## [Consigne]
Continuez le texte sur le blé et la charrue à partir de sa dernière phrase.

## [Extrait du document]
- - - - - - -
Voilà la plante, grande, belle, parfaite et féconde ! Elle ne ressemble guère à cette pauvre petite poignée d’herbe que je vous montrais tout à l’heure. Mais un tout petit enfant blanc et rose ne ressemble pas non plus à un homme fait, barbu, dont les bras sont robustes. La petite plante n’a encore autre chose à faire que de croître, bien droite et bien portante; mais devenue grande, et par cela seul qu’elle aura grandi, qu’elle aura rempli sa mission de jeune plante, qu’elle n’aura pas manqué à l’ordre que Dieu lui a donné de s’accroître, elle produira naturellement et sans effort, ces beaux épis dans lesquels sont renfermés les grains avec lesquels on fait la farine et le pain !
Mais comment et où sème-t-on le blé ? Dans les jardins? Non, certainement. Il y en aurait trop peu pour nourrir tout le monde, car tout le monde, ou à peu près.... tout le monde mange du pain, les Français surtout. Il faut semer le blé dans les champs. Mais alors comment travaille-t-on là terre ? la bêche-t-on ? (l’enfant des villes ne sait pas encore ces choses). Enfin comment ouvre-t-on le sein de la terre pour y déposer la semence ?
— On l’ouvre avec un grand couteau. Oh ! ce n’est pas un couteau de table, bien sûr ; c’est un couteau fait exprès pour labourer les champs. Le voici : on l’appelle une charrue. »
(Mme Pape montre une petite charrue sans roues ni accessoires[2].)
source de la photo :  http://fr.topic-topos.com/charrue-saint-segal

On fait voir et distinguer à l’enfant les différentes parties de cet instrument, on les lui nomme ; on lui explique comment le soc de la charrue, enfoncé dans le sein de la terre, y trace un sillon en la rejetant à droite et à gauche.
À ce sujet, il faut que je vous raconte une chose qui vous surprendra et, je l’espère, vous affligera, comme elle m’a surprise et affligée moi-même. Hier, lorsque je suis entrée dans un magasin de jouets pour me procurer une charrue, la marchande m’a demandé :
— Qu’est-ce que cela, une charrue?
Comprenez-vous? qu’est-ce qu’une charrue ? À Paris, au cœur de la civilisation, ne pas connaître, même de nom, la charrue, l’alpha et l’oméga de toute civilisation !.... Oui, je le répète, on ignore, à tous les âges, une foule de choses dont nous ne nous doutons pas. De là des lacunes effrayantes!... I1 est donné aux leçons de choses d’y remédier dans une notable partie. Cette certitude suffit pour nous engager à l’essayer de toutes nos forces.
Revenons à notre sujet.
- - - - - - -
## [Matériel répertorié]
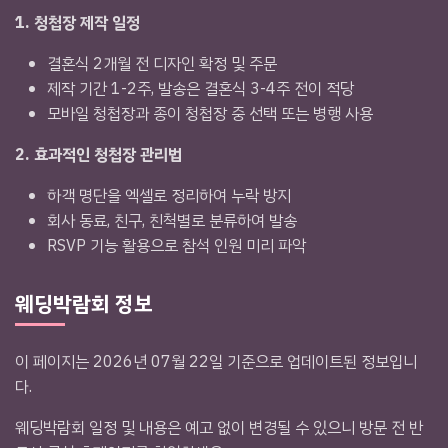
1. 청첩장 제작 일정
결혼식 2개월 전 디자인 확정 및 주문
제작 기간 1-2주, 발송은 결혼식 3-4주 전이 적당
모바일 청첩장과 종이 청첩장 중 선택 또는 병행 사용
2. 효과적인 청첩장 관리법
하객 명단을 엑셀로 정리하여 누락 방지
회사 동료, 친구, 친척별로 분류하여 발송
RSVP 기능 활용으로 참석 인원 미리 파악
웨딩박람회 정보
이 페이지는 2026년 07월 22일 기준으로 업데이트된 정보입니
다.
웨딩박람회 일정 및 내용은 예고 없이 변경될 수 있으니 방문 전 반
- - - - - - -
## [Réponse]
« Mais comment parvenir à labourer les champs? Elle est bien dure la terre ! Les forces dé l’homme n’y suffiront pas.
— Comment ? Dieu ne nous pas donné des amis pour nous aider? les bons amis que voici. »
(Mme Pape présente une paire de petits chevaux attelés à un avant-train sur lequel elle pose le timon de la charrue. Un murmure de gaieté se fait entendre dans toute la salle. Mme Pape, y faisant allusion, ajoute : )
source : http://didiergouxbis.blogspot.com/
Jugez donc quels seraient votre joie et votre intérêt si vous étiez encore des petits enfants!
Oui, les voilà, ces amis vaillants et dociles, qui prêtent leur force à l’homme, labourent pour lui, tirent à eux seuls non seulement le poids de la charrue, mais le poids de la terre sèche qu’il faut ouvrir profondément. Et ces amis, que Dieu nous a donnés, non seulement sont plus forts que les hommes, mais ils sont, plus dociles, et moins exigeants. Ils ne demandent pour prix de leurs efforts, parfois bien pénibles, qu’un peu de paille ou de foin, une poignée d’avoine, des soins réguliers et de la douceur, c’est-à-dire ce qui est de la plus stricte justice.
Aussi je pense que nous devons bien les aimer, ces généreux et fidèles amis ; que nous ne les frappons jamais, que nous ne les maltraitons pas, que nous ne les surchargeons pas. Car si nous leur donnions une tâche au-dessus de leurs forces, nous serions des insensés. Nous épuiserions ces forces précieuses que Dieu a mises à notre service. Et si nous frappions les animaux, si nous les maltraitions, nous serions plus que des insensés, nous serions des ingrats! Et vous savez ce que disait un poète anglais, lord Byron : Tous les vices sont des vertus à côté de l’ingratitude!
Mais ne trouvez-vous pas que tout cet appareil, avec son attelage, ses deux roues, cet objet unique porté sur un avant-train, ressemble à quelque chose qui n’est point une charrue ?... Cherchez... rappelez-vous si vous n’avez rien vu qui ressemble à. ceci?... Vous trouvez?... Mais vous n’êtes pas sûrs... Mais oui, c’est cela!
 (Mme Pape enlève rapidement le soc porté sur l’avant-train, le remplace par un petit canon et ajoute : )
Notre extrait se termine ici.